▶ Work to be completed:
Pull out each line of the records holding the string "FilePolarity".

:: Information supplied ::

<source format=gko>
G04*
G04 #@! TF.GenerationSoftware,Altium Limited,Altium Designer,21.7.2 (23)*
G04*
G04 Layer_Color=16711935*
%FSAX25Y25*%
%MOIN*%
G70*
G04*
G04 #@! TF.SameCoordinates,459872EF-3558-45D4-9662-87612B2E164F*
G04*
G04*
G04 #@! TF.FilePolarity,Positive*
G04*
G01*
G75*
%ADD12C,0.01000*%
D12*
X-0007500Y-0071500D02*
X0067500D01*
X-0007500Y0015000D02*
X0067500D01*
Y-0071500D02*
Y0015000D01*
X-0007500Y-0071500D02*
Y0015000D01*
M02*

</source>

:::
:: Information supplied ::

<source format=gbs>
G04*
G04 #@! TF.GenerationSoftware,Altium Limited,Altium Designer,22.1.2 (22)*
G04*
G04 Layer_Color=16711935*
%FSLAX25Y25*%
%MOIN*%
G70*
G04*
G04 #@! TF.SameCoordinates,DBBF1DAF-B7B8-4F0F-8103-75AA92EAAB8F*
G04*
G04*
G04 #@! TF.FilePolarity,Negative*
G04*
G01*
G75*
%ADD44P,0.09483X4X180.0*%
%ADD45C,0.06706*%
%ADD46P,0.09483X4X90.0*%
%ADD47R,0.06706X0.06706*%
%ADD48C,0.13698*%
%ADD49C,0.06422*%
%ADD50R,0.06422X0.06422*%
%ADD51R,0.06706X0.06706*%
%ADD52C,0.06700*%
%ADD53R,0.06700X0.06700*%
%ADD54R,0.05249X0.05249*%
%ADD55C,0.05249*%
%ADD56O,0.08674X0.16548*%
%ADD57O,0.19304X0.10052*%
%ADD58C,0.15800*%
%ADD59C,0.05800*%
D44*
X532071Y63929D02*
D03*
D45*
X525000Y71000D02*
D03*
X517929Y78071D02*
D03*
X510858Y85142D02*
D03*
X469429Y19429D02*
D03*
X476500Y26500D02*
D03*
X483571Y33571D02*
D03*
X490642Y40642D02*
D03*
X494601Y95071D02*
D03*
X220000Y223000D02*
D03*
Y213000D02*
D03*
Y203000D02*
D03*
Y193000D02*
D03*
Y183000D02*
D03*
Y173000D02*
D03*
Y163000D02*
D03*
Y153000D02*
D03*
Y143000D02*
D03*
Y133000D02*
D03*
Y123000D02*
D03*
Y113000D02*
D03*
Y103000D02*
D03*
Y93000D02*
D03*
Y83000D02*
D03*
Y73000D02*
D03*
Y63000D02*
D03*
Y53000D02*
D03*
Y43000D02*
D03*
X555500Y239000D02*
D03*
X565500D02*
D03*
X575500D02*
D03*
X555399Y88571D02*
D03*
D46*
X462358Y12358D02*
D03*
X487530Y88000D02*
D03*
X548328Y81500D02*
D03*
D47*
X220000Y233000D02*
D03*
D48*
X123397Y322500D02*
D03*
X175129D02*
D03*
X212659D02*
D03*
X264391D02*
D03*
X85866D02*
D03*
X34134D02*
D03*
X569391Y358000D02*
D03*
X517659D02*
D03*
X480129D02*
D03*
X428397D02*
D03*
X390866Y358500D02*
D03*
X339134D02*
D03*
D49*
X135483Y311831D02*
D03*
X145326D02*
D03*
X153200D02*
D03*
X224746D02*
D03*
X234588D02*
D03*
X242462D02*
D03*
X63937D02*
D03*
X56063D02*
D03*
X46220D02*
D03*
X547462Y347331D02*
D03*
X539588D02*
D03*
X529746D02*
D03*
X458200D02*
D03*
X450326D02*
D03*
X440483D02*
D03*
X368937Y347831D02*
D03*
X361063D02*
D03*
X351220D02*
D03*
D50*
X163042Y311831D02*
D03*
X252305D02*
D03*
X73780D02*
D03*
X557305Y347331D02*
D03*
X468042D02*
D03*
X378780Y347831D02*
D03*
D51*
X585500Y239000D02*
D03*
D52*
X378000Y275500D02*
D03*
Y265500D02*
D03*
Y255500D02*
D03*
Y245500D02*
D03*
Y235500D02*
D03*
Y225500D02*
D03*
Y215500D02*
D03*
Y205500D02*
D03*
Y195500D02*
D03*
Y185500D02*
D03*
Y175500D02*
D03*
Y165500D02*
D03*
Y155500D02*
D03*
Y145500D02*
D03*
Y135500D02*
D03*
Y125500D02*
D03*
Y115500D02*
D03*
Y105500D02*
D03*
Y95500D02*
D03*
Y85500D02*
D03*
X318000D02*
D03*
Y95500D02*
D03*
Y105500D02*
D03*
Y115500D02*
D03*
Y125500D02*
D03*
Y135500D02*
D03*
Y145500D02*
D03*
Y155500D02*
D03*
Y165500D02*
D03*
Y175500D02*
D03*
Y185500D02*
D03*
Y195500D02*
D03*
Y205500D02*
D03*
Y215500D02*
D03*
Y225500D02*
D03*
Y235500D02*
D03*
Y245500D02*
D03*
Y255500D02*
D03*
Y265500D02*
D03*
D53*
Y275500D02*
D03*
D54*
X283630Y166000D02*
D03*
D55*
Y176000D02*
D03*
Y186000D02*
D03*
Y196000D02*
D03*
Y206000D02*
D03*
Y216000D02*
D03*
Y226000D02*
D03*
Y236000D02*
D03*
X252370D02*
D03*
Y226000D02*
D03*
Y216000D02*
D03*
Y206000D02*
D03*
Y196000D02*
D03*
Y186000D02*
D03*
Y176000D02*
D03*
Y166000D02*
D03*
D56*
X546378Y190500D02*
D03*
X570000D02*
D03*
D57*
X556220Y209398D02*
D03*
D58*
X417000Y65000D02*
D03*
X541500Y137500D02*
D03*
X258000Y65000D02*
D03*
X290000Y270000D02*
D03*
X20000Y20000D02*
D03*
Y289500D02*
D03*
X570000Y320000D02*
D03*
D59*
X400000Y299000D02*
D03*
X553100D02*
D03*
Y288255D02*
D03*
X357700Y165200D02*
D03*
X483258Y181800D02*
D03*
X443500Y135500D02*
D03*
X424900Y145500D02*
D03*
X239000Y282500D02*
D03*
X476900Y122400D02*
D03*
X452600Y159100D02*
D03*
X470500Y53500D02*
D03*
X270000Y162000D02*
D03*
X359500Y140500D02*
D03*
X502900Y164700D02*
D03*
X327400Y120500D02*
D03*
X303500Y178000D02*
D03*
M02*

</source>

:::

▶ Result for this exercise:
G04 #@! TF.FilePolarity,Positive*
G04 #@! TF.FilePolarity,Negative*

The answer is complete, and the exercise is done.